Dataset entries
══════════════════════════════

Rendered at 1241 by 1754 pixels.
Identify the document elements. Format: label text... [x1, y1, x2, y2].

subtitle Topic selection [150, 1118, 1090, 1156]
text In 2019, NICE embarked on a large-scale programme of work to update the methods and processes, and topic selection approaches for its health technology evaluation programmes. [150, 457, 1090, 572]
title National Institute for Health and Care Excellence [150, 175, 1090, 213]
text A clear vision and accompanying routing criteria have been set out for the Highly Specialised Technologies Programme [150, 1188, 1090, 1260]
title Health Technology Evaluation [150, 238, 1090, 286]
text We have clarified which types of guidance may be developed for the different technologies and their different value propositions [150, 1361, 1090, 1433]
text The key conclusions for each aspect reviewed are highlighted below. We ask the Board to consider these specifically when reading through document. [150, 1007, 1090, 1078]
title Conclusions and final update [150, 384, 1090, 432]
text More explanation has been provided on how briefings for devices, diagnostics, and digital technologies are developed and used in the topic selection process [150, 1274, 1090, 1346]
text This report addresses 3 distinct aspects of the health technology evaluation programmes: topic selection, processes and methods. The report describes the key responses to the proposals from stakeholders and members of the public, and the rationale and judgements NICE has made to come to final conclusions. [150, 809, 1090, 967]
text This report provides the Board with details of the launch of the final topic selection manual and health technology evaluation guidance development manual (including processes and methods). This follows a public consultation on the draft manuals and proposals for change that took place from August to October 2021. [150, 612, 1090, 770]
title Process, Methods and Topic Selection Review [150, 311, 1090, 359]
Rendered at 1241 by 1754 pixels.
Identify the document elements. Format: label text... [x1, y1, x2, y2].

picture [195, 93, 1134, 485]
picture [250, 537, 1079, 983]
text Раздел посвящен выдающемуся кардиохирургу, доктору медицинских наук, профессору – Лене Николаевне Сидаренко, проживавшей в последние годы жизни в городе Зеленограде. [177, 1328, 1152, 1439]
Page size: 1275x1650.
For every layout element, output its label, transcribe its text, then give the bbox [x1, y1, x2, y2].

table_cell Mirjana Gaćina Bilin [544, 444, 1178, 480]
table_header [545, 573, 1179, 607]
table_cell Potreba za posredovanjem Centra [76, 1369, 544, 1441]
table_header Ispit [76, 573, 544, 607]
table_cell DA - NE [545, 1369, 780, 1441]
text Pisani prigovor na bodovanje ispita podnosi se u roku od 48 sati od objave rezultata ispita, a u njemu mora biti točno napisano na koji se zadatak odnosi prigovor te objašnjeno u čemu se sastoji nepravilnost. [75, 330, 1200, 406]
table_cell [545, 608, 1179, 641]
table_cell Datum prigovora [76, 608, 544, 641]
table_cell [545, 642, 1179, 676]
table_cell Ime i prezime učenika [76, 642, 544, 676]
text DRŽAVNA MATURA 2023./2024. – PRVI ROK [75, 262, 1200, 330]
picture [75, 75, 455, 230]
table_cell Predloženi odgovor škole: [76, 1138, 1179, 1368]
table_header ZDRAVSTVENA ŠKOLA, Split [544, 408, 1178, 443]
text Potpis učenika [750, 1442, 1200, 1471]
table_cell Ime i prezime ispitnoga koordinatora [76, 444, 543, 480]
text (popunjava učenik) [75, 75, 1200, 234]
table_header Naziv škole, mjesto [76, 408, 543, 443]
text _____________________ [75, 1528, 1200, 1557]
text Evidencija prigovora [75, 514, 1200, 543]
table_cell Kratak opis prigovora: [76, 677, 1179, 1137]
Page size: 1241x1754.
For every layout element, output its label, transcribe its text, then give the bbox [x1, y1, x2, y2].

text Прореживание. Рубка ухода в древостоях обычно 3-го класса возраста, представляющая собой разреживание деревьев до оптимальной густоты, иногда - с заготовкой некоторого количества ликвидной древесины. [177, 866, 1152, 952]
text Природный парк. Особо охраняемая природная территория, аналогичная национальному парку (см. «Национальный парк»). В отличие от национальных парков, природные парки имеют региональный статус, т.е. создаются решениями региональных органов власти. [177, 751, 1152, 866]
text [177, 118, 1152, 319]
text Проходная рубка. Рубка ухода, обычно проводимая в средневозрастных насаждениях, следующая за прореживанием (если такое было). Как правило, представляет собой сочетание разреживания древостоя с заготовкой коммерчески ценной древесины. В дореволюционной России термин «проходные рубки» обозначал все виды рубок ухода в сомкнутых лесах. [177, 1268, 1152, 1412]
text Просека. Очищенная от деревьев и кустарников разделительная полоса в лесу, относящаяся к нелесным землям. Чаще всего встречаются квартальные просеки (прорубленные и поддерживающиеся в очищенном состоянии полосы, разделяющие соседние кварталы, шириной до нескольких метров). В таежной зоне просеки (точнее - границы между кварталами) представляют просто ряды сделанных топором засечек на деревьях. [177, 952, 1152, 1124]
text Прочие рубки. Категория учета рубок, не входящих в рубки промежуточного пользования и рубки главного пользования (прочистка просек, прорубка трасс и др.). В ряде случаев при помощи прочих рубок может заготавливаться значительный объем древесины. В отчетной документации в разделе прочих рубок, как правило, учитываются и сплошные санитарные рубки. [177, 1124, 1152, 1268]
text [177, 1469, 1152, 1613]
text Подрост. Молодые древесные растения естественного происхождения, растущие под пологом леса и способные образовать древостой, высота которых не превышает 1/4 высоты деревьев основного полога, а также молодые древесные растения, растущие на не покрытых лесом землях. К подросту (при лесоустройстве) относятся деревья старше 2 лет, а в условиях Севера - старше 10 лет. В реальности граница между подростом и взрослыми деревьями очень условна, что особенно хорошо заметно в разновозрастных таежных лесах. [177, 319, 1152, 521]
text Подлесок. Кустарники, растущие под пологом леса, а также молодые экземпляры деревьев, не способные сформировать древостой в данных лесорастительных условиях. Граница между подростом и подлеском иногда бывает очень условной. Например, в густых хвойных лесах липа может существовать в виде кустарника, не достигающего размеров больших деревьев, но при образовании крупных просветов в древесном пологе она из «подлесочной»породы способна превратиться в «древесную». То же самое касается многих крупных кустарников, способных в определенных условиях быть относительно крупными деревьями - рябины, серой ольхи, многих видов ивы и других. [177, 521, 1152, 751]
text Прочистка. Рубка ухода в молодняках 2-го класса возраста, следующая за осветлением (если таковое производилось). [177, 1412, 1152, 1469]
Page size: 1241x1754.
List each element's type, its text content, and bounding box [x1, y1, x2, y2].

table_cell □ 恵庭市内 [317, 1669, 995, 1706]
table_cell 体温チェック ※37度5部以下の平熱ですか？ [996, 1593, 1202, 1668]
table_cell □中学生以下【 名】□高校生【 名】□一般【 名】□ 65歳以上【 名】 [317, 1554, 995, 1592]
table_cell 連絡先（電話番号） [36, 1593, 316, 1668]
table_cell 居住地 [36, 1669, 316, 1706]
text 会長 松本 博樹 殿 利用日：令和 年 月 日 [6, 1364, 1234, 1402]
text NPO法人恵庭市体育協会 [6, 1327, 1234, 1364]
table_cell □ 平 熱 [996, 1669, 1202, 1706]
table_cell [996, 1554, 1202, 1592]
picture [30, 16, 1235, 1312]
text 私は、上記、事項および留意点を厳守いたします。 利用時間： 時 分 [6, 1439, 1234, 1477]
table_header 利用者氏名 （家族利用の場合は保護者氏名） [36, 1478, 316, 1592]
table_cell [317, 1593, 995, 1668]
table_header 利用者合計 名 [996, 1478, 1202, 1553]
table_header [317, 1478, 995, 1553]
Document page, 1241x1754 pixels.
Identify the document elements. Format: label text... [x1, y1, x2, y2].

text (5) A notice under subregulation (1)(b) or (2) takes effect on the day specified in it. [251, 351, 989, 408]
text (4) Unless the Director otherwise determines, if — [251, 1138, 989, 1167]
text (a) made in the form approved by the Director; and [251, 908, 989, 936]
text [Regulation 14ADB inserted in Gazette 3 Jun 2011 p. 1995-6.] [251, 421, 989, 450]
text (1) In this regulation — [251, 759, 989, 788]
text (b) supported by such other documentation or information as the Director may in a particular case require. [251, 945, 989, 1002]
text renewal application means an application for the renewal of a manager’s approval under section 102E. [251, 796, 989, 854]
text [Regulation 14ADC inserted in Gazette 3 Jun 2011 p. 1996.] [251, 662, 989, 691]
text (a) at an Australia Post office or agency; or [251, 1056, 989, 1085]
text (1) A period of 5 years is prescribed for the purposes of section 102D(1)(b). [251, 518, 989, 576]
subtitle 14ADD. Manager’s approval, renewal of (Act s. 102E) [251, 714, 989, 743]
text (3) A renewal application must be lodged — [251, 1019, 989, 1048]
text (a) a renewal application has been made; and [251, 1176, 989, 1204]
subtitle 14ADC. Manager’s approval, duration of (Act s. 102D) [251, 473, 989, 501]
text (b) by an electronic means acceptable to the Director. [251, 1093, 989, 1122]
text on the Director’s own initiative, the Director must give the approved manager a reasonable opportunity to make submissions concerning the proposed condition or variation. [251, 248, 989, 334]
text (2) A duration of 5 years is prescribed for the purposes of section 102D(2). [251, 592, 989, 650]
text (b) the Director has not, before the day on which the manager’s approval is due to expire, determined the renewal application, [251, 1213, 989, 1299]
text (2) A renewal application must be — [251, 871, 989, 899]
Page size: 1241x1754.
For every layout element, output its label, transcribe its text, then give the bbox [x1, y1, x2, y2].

══════════════════════════════

Assigned task :: In the entries above, find each line with "been" and copy it.

Your response ::
text A clear vision and accompanying routing criteria have been set out for the Highly Specialised Technologies Programme [150, 1188, 1090, 1260]
text More explanation has been provided on how briefings for devices, diagnostics, and digital technologies are developed and used in the topic selection process [150, 1274, 1090, 1346]
text (a) a renewal application has been made; and [251, 1176, 989, 1204]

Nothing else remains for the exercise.